It's a beautiful example of a self-fulfilling prophecy. In Canada, the eligibility cutoff for age-class hockey programs is Jan. 1. Canada also takes hockey really seriously, so coaches start streaming the best hockey players into elite programs, where they practice more and play more games and get better coaching, as early as 8 or 9. But who tends to be the "best" player at age 8 or 8? The oldest, of course -- the kids born nearest the cut-off date, who can be as much as almost a year older than kids born at the other end of the cut-off date. When you are 8 years old, 10 or 11 extra months of maturity means a lot.
So those kids get special attention. That's why there are more players in the NHL born in January and February and March than any other months. You see the same pattern, to an even more extreme degree, in soccer in Europe and baseball here in the U.S. It's one of those bizarre, little-remarked-upon facts of professional sports. They're biased against kids with the wrong birthday.
The research you cite about birth months goes back as far as 2001. Do you know of any junior sports leagues that are trying to change the way they sift talent in order to level the playing field?

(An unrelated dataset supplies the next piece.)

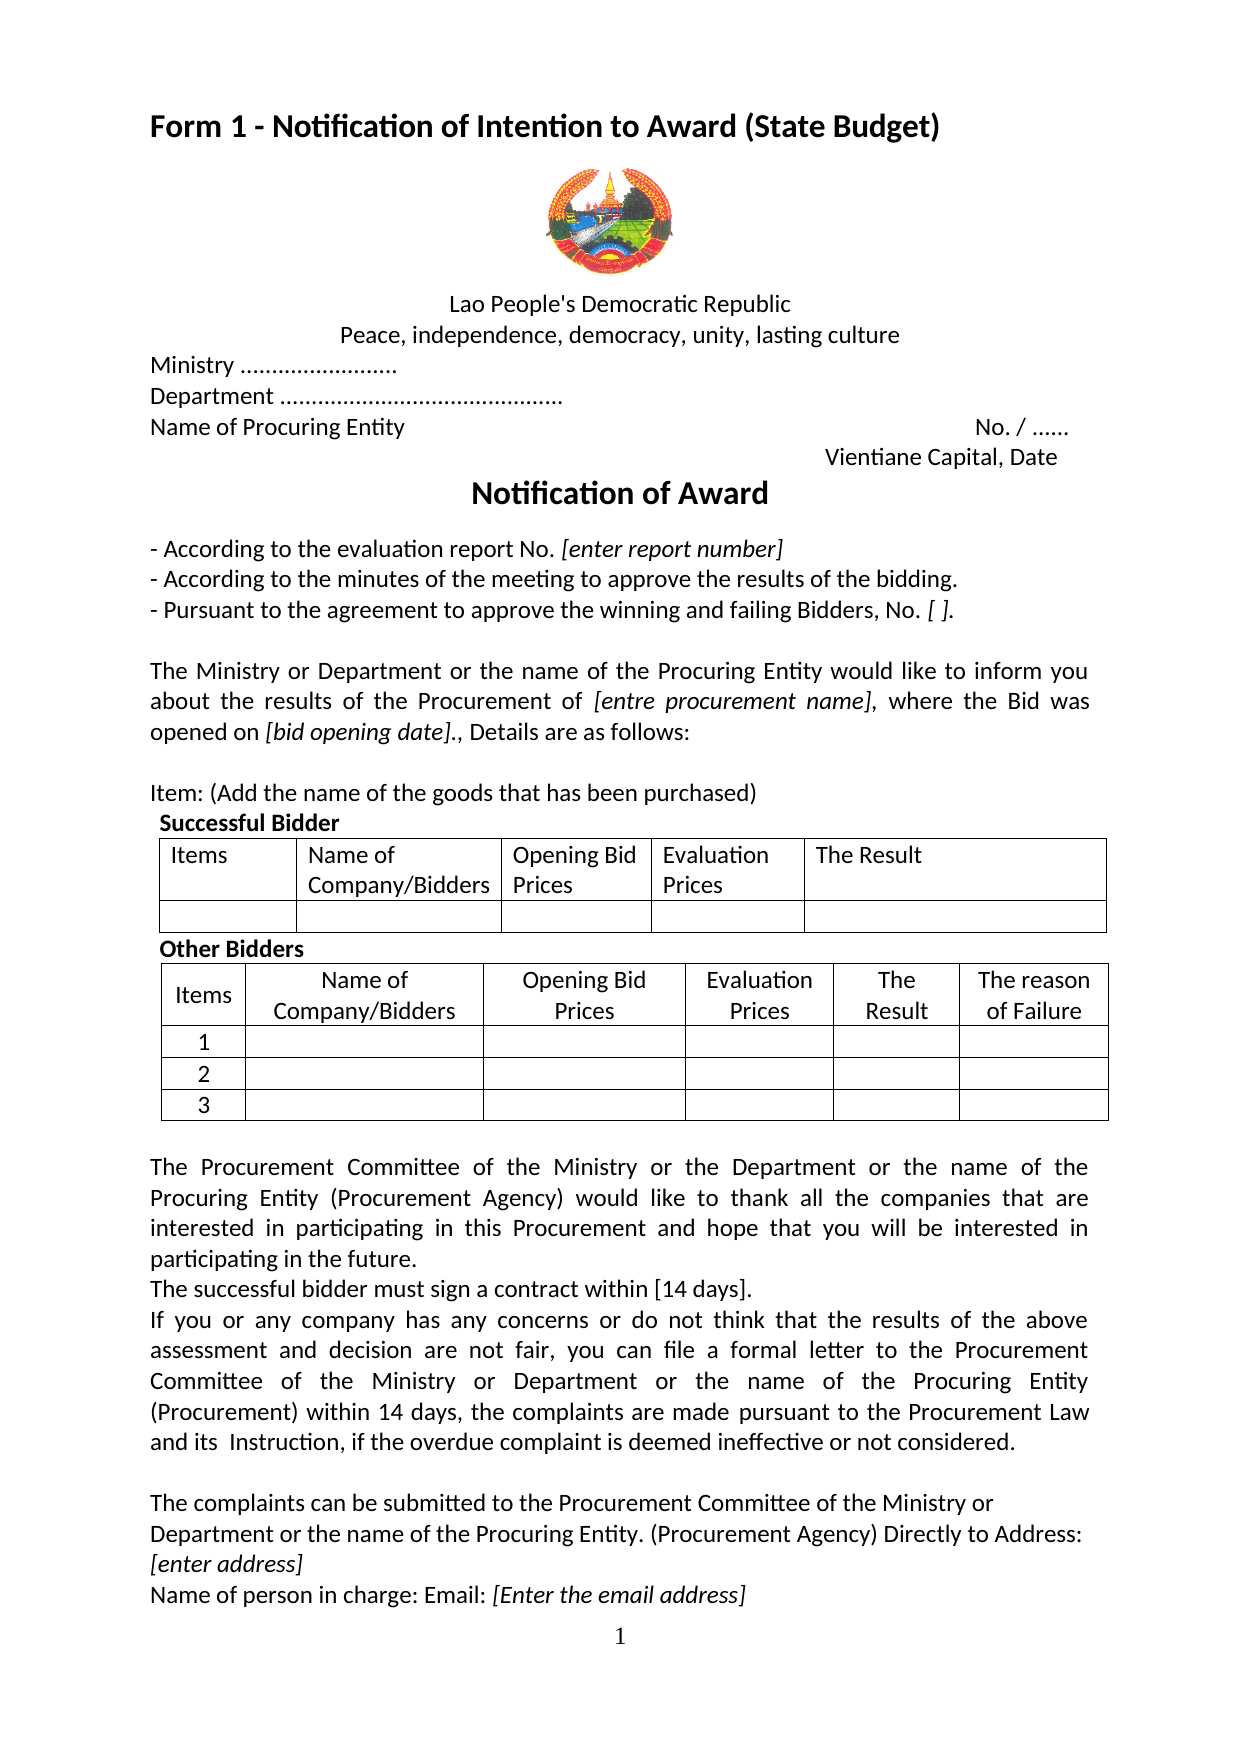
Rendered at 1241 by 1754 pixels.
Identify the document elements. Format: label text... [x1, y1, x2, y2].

As far as I know, none. I brought up this very fact with one of the most senior officials in the Canadian national junior hockey program, and pointed out that Canada was squandering the talents of hundreds of boys with late birthdays. I asked [an official] why he didn't just start a parallel league, with a cut-off in late summer. He shrugged and said it would be complicated. Complicated! I don't think, as a society, we are always particularly smart about how to make the best use of our talent. And if we're this bad at sports, imagine how bad we are at other things -- like getting the most out of young people's brains?